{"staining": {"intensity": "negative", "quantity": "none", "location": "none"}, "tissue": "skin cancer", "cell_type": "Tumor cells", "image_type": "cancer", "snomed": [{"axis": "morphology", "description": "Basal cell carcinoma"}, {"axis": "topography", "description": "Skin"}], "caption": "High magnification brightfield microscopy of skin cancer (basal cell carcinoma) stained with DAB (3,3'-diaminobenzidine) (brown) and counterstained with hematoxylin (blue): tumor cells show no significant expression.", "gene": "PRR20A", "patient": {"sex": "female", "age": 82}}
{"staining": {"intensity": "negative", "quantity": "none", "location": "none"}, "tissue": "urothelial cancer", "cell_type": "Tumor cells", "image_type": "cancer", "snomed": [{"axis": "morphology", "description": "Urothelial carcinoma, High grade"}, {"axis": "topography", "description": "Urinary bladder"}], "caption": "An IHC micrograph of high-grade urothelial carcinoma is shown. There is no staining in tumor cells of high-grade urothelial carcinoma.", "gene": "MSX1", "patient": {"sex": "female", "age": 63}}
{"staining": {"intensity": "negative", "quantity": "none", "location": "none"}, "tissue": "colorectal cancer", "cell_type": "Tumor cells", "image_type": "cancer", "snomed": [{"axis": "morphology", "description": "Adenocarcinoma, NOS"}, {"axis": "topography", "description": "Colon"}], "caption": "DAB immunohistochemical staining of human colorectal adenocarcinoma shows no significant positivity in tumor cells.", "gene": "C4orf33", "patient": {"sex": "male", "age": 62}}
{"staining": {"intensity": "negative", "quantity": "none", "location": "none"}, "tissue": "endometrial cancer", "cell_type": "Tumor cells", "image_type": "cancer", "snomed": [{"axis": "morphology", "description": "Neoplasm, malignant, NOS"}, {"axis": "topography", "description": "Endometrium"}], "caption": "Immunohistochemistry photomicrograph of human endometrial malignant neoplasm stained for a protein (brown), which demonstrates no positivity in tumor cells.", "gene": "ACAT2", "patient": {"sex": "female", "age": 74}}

━━━━━━━━

WORK INSTRUCTIONS
Every line above holding the string "stained" should be listed.

THE ANSWER
{"staining": {"intensity": "negative", "quantity": "none", "location": "none"}, "tissue": "skin cancer", "cell_type": "Tumor cells", "image_type": "cancer", "snomed": [{"axis": "morphology", "description": "Basal cell carcinoma"}, {"axis": "topography", "description": "Skin"}], "caption": "High magnification brightfield microscopy of skin cancer (basal cell carcinoma) stained with DAB (3,3'-diaminobenzidine) (brown) and counterstained with hematoxylin (blue): tumor cells show no significant expression.", "gene": "PRR20A", "patient": {"sex": "female", "age": 82}}
{"staining": {"intensity": "negative", "quantity": "none", "location": "none"}, "tissue": "endometrial cancer", "cell_type": "Tumor cells", "image_type": "cancer", "snomed": [{"axis": "morphology", "description": "Neoplasm, malignant, NOS"}, {"axis": "topography", "description": "Endometrium"}], "caption": "Immunohistochemistry photomicrograph of human endometrial malignant neoplasm stained for a protein (brown), which demonstrates no positivity in tumor cells.", "gene": "ACAT2", "patient": {"sex": "female", "age": 74}}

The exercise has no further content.